**Aim of the task**.
Make an exact copy of the entries below, with all images left out.

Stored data
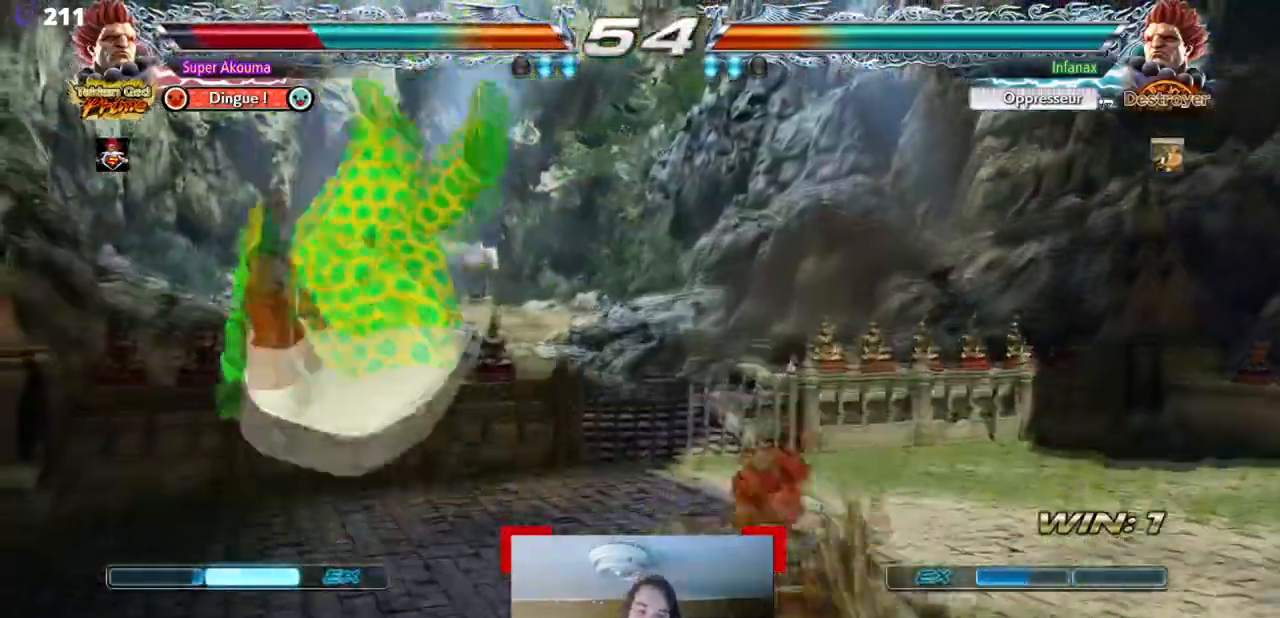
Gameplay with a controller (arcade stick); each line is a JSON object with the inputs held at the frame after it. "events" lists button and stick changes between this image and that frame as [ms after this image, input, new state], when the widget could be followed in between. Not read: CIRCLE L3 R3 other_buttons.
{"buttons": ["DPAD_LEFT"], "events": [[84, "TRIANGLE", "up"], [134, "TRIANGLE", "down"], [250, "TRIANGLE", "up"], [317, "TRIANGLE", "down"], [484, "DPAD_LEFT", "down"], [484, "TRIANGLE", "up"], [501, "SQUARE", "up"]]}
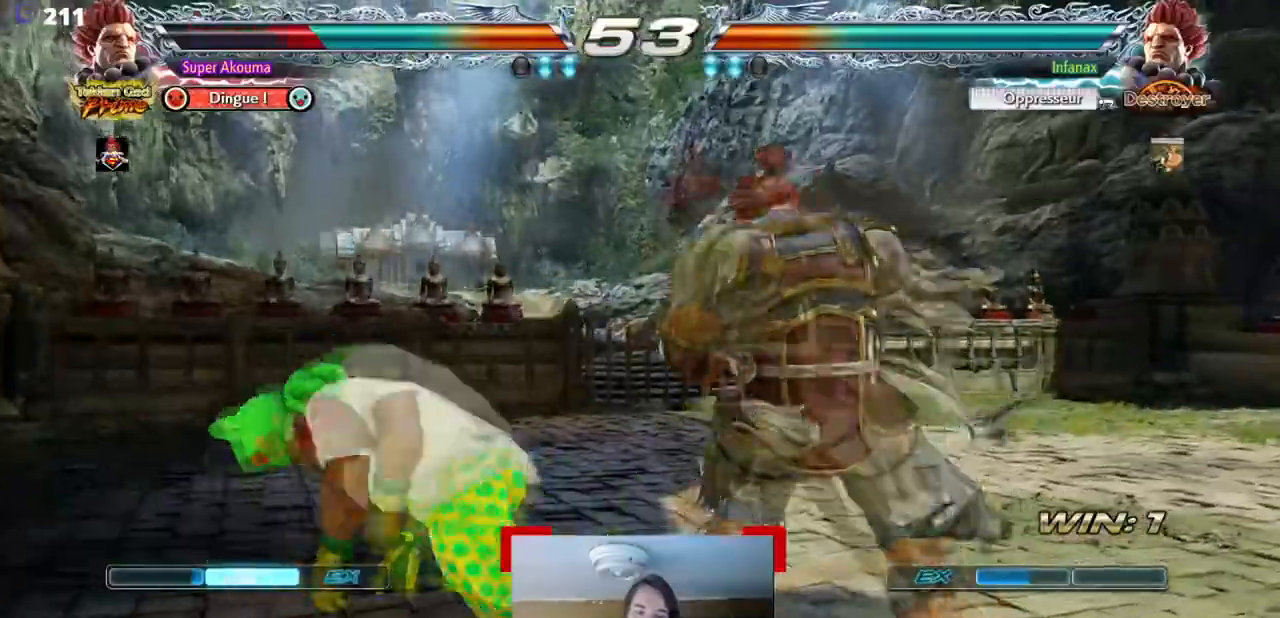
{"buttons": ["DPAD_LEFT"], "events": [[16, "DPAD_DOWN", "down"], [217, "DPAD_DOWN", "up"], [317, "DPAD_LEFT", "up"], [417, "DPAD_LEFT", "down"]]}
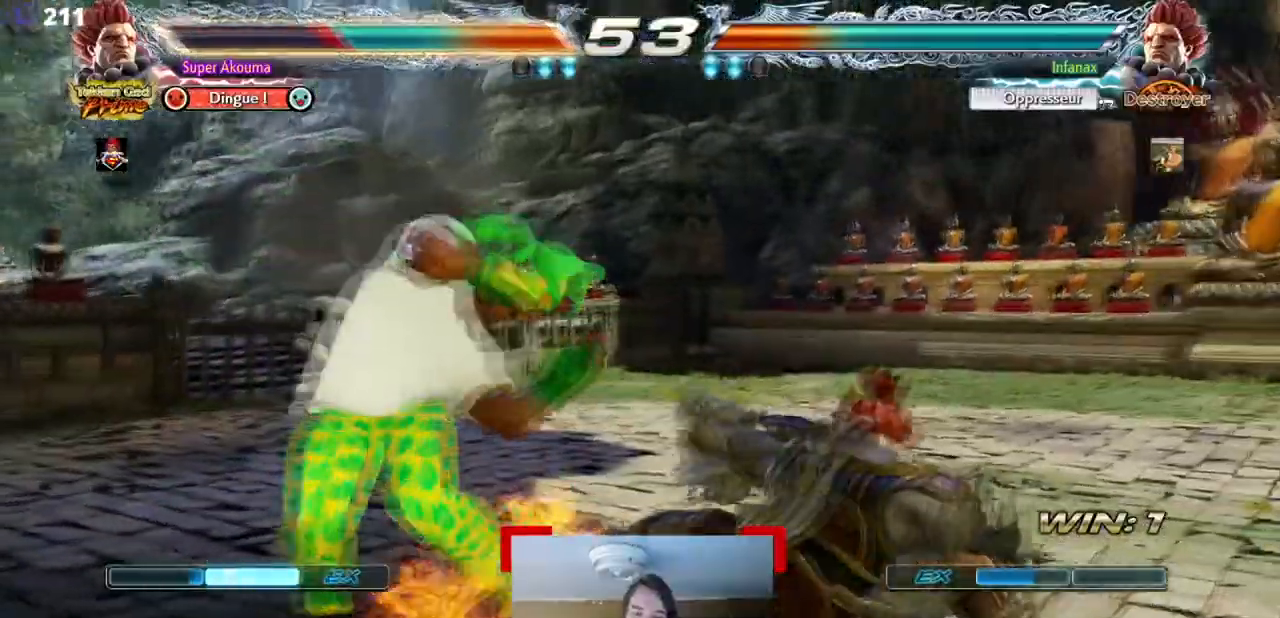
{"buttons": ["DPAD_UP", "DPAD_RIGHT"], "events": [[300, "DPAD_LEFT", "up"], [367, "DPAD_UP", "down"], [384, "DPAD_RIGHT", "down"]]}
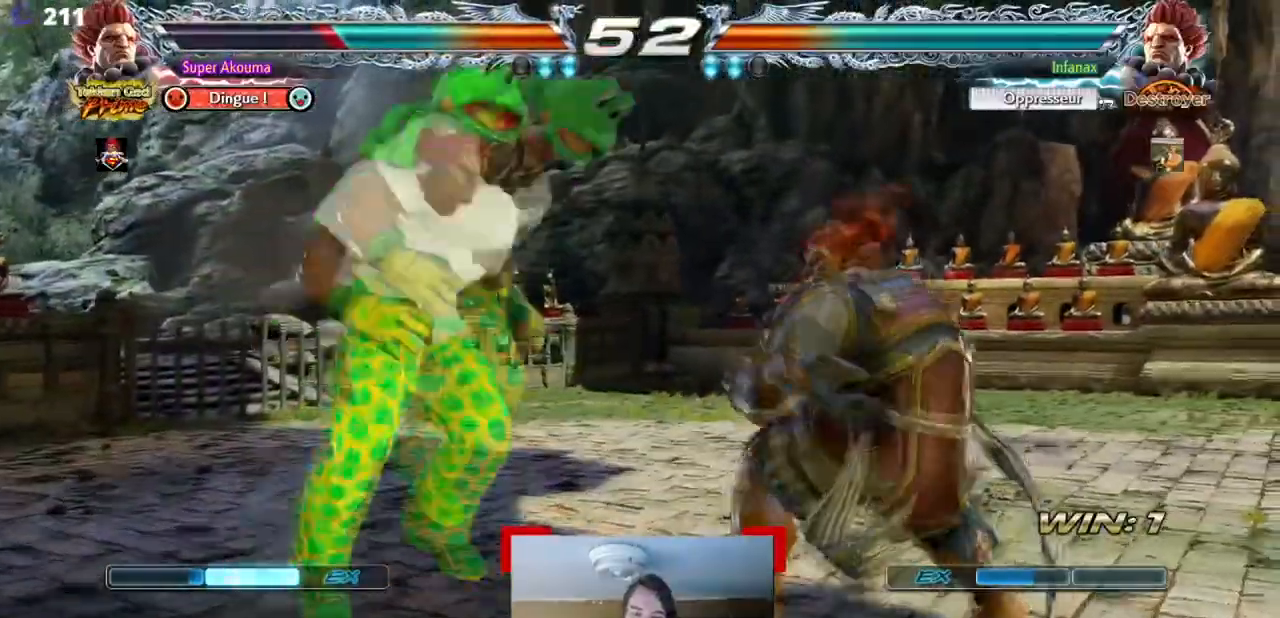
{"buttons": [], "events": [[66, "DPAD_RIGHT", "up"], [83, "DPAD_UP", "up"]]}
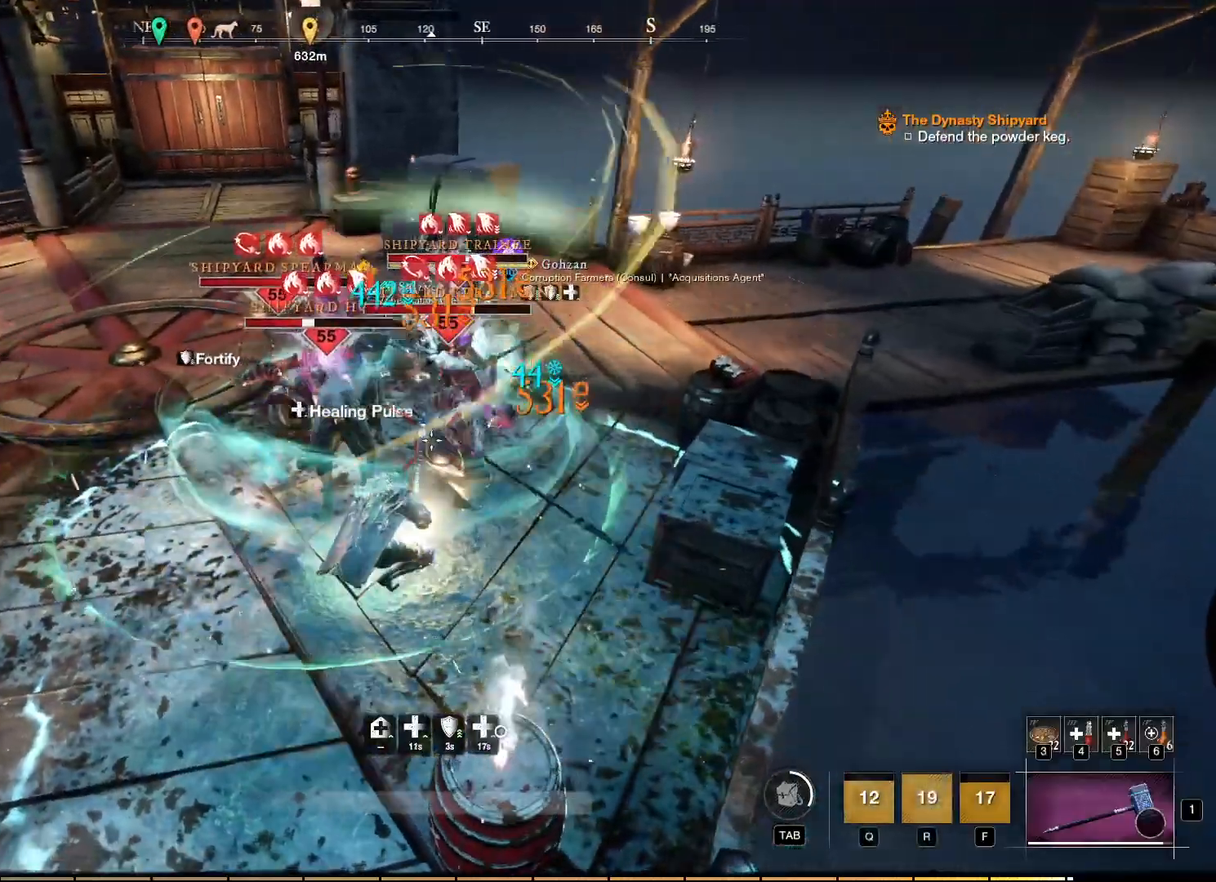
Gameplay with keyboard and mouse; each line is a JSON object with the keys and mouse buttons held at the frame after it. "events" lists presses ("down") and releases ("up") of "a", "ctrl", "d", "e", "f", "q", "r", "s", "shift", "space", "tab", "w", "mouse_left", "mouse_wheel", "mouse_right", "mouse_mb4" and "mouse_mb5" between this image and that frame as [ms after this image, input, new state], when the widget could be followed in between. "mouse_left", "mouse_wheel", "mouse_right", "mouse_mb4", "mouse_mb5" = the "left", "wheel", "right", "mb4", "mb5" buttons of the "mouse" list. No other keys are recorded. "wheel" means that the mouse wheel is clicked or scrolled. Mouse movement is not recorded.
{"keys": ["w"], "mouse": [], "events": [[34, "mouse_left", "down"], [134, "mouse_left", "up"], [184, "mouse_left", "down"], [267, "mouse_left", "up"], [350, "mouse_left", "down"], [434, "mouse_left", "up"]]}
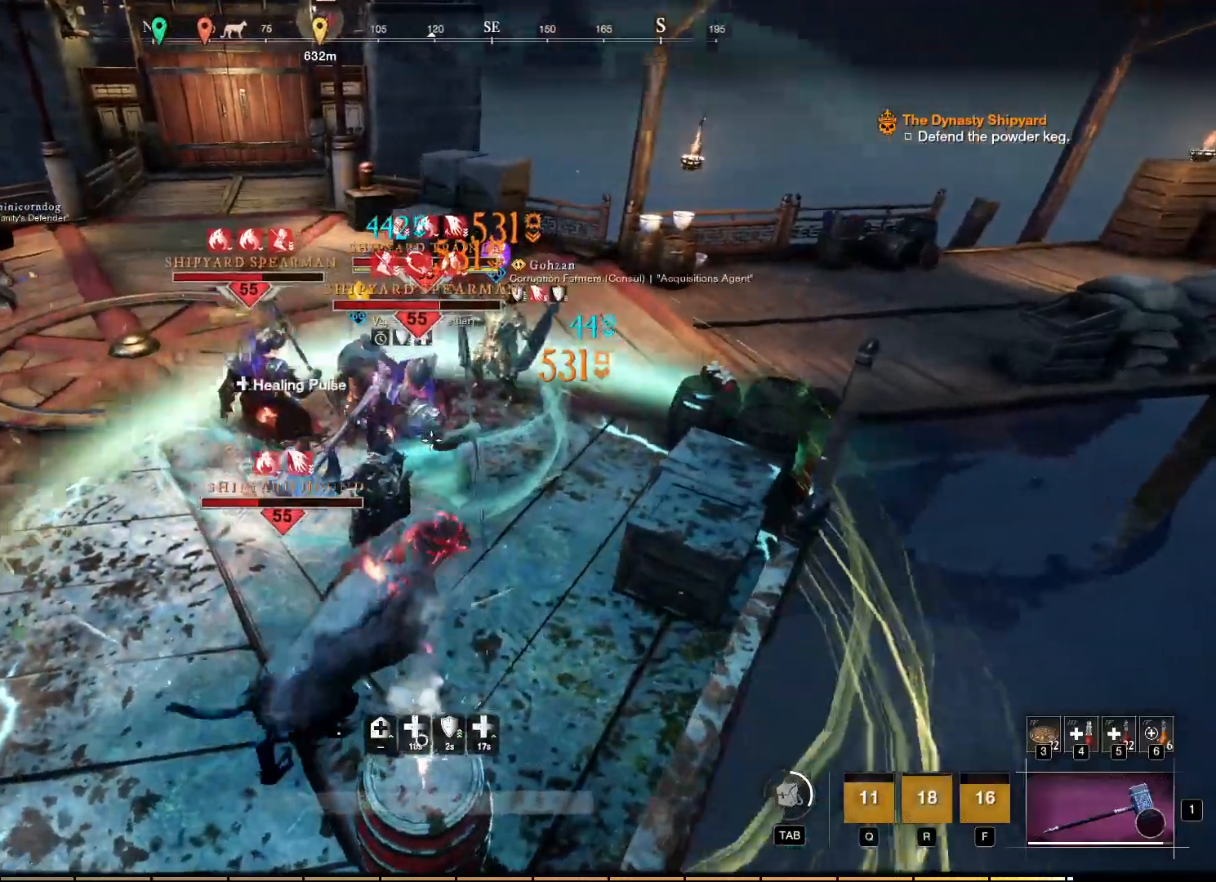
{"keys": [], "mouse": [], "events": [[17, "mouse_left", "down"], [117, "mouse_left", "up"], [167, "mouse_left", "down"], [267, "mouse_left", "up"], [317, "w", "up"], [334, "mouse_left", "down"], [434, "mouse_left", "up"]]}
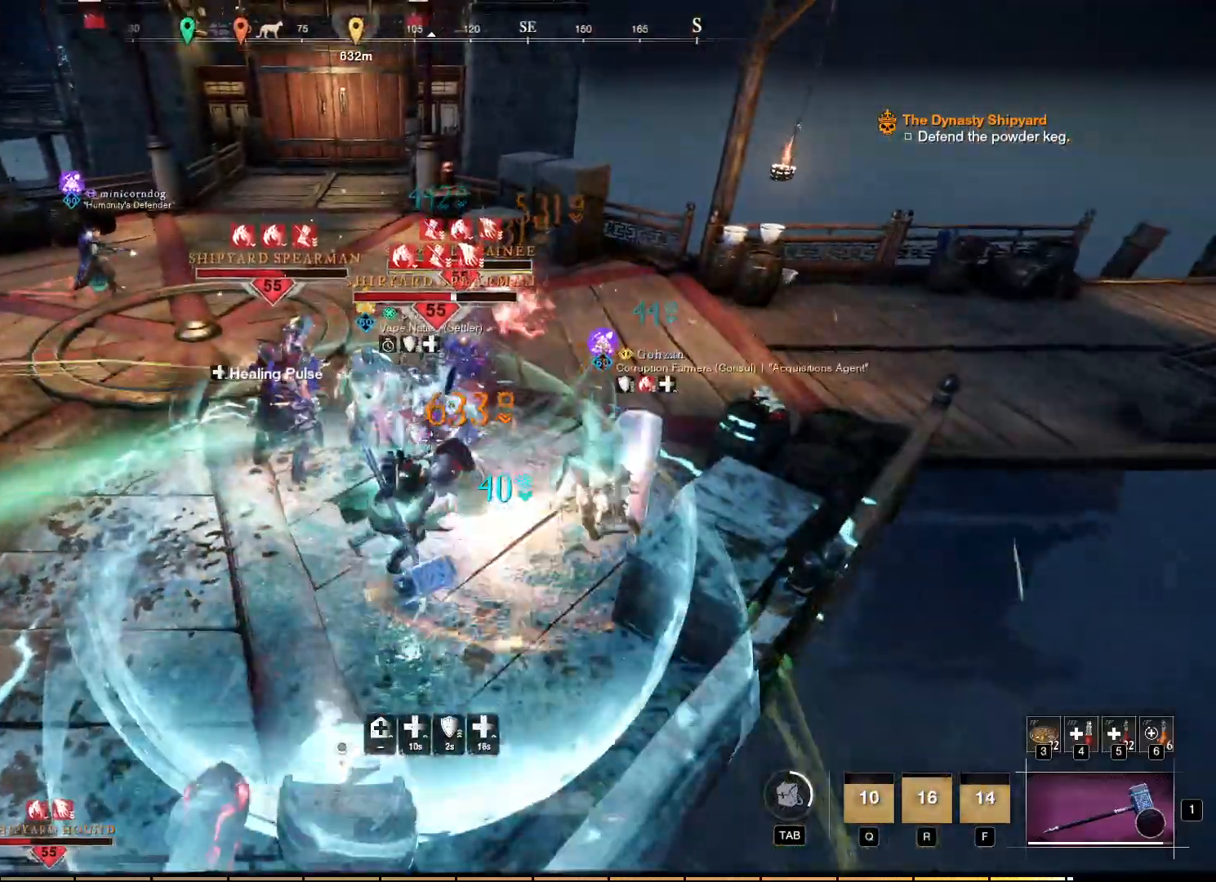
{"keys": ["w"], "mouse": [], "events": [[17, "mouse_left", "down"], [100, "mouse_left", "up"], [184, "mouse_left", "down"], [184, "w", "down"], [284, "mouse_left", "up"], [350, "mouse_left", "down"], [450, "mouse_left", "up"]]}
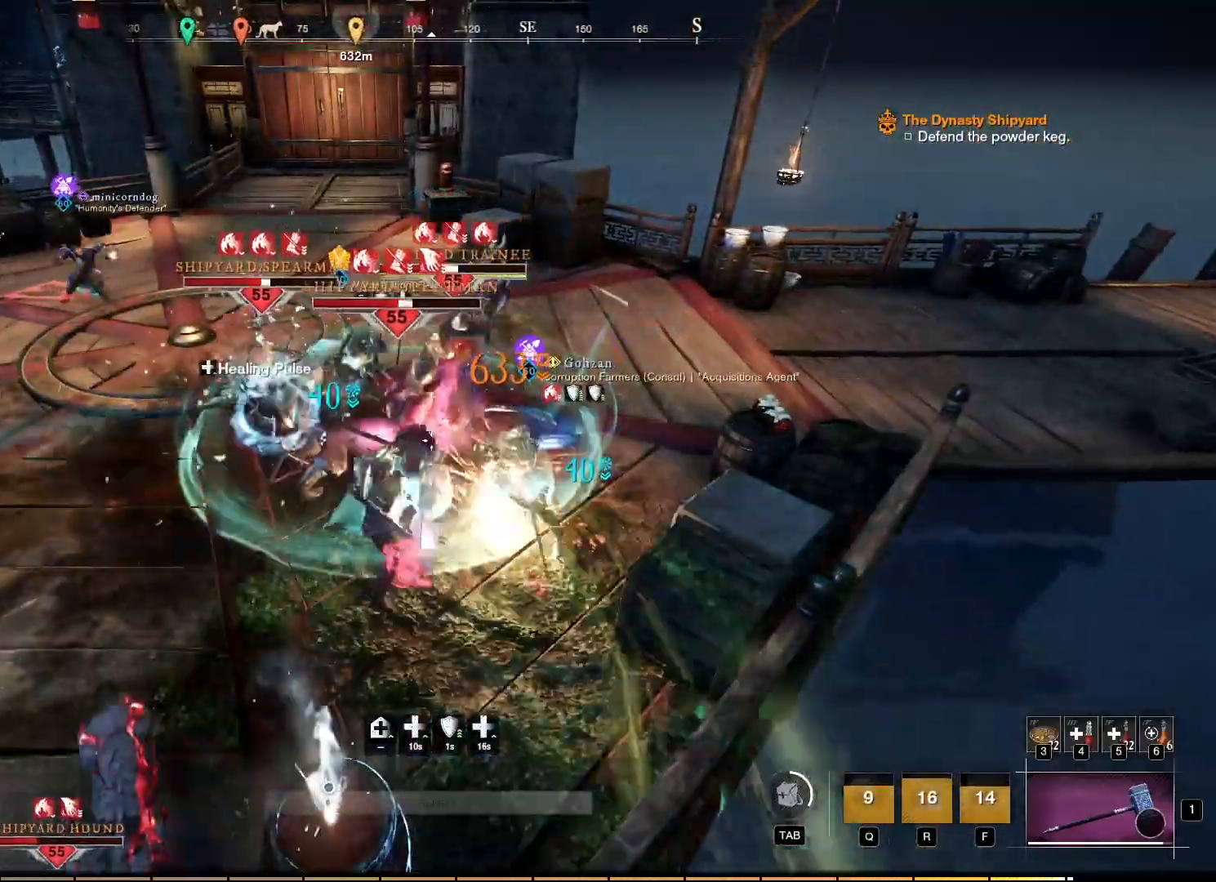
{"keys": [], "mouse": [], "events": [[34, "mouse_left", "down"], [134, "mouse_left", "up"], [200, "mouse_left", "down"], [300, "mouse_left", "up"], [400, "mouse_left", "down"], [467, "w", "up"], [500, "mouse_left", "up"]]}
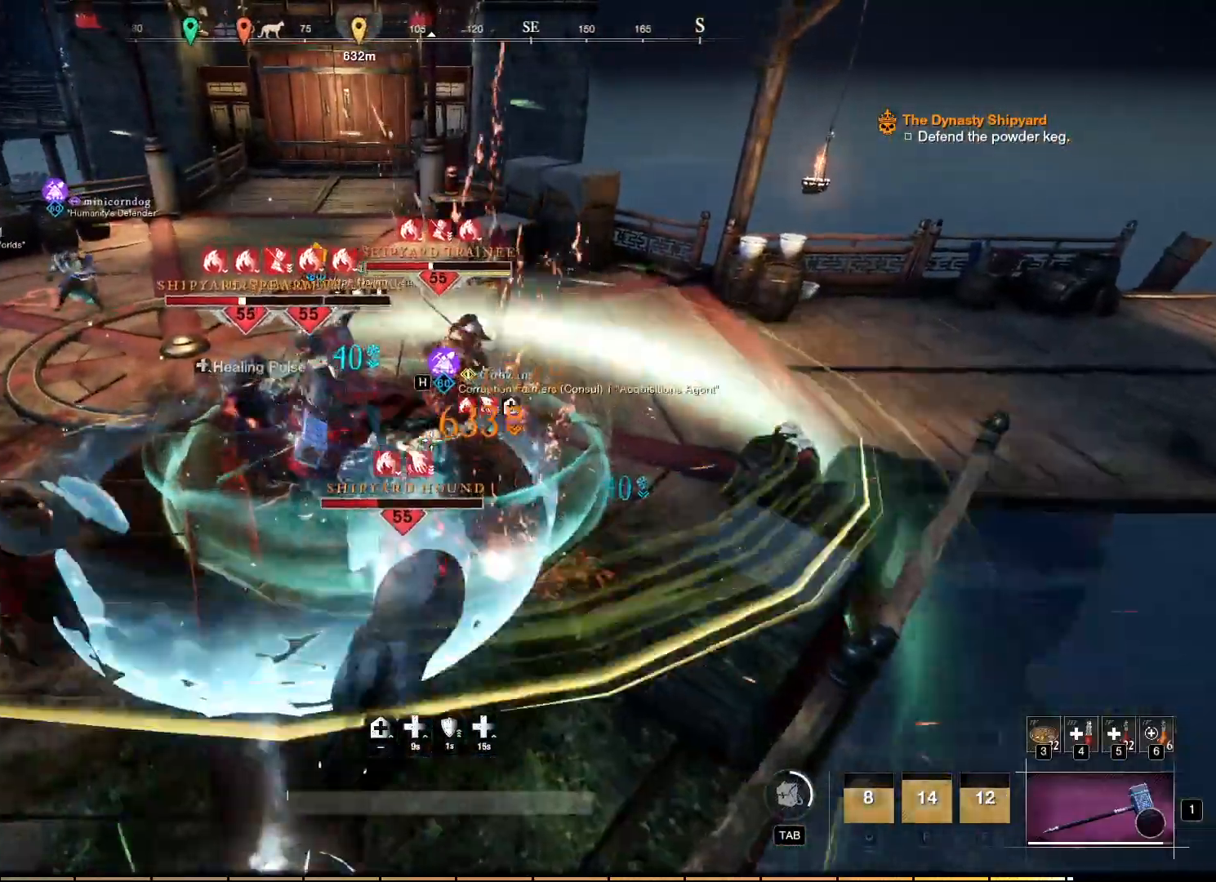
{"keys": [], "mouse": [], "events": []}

**Reply**.
Gameplay with a controller (arcade stick); each line is a JSON object with the inputs held at the frame after it. "events" lists button and stick changes between this image and that frame as [ms after this image, input, new state], when the widget could be followed in between. Not read: CIRCLE L3 R3 other_buttons.
{"buttons": ["DPAD_LEFT"], "events": [[84, "TRIANGLE", "up"], [134, "TRIANGLE", "down"], [250, "TRIANGLE", "up"], [317, "TRIANGLE", "down"], [484, "DPAD_LEFT", "down"], [484, "TRIANGLE", "up"], [501, "SQUARE", "up"]]}
{"buttons": ["DPAD_LEFT"], "events": [[16, "DPAD_DOWN", "down"], [217, "DPAD_DOWN", "up"], [317, "DPAD_LEFT", "up"], [417, "DPAD_LEFT", "down"]]}
{"buttons": ["DPAD_UP", "DPAD_RIGHT"], "events": [[300, "DPAD_LEFT", "up"], [367, "DPAD_UP", "down"], [384, "DPAD_RIGHT", "down"]]}
{"buttons": [], "events": [[66, "DPAD_RIGHT", "up"], [83, "DPAD_UP", "up"]]}
Gameplay with keyboard and mouse; each line is a JSON object with the keys and mouse buttons held at the frame after it. "events" lists presses ("down") and releases ("up") of "a", "ctrl", "d", "e", "f", "q", "r", "s", "shift", "space", "tab", "w", "mouse_left", "mouse_wheel", "mouse_right", "mouse_mb4" and "mouse_mb5" between this image and that frame as [ms after this image, input, new state], when the widget could be followed in between. "mouse_left", "mouse_wheel", "mouse_right", "mouse_mb4", "mouse_mb5" = the "left", "wheel", "right", "mb4", "mb5" buttons of the "mouse" list. No other keys are recorded. "wheel" means that the mouse wheel is clicked or scrolled. Mouse movement is not recorded.
{"keys": ["w"], "mouse": [], "events": [[34, "mouse_left", "down"], [134, "mouse_left", "up"], [184, "mouse_left", "down"], [267, "mouse_left", "up"], [350, "mouse_left", "down"], [434, "mouse_left", "up"]]}
{"keys": [], "mouse": [], "events": [[17, "mouse_left", "down"], [117, "mouse_left", "up"], [167, "mouse_left", "down"], [267, "mouse_left", "up"], [317, "w", "up"], [334, "mouse_left", "down"], [434, "mouse_left", "up"]]}
{"keys": ["w"], "mouse": [], "events": [[17, "mouse_left", "down"], [100, "mouse_left", "up"], [184, "mouse_left", "down"], [184, "w", "down"], [284, "mouse_left", "up"], [350, "mouse_left", "down"], [450, "mouse_left", "up"]]}
{"keys": [], "mouse": [], "events": [[34, "mouse_left", "down"], [134, "mouse_left", "up"], [200, "mouse_left", "down"], [300, "mouse_left", "up"], [400, "mouse_left", "down"], [467, "w", "up"], [500, "mouse_left", "up"]]}
{"keys": [], "mouse": [], "events": []}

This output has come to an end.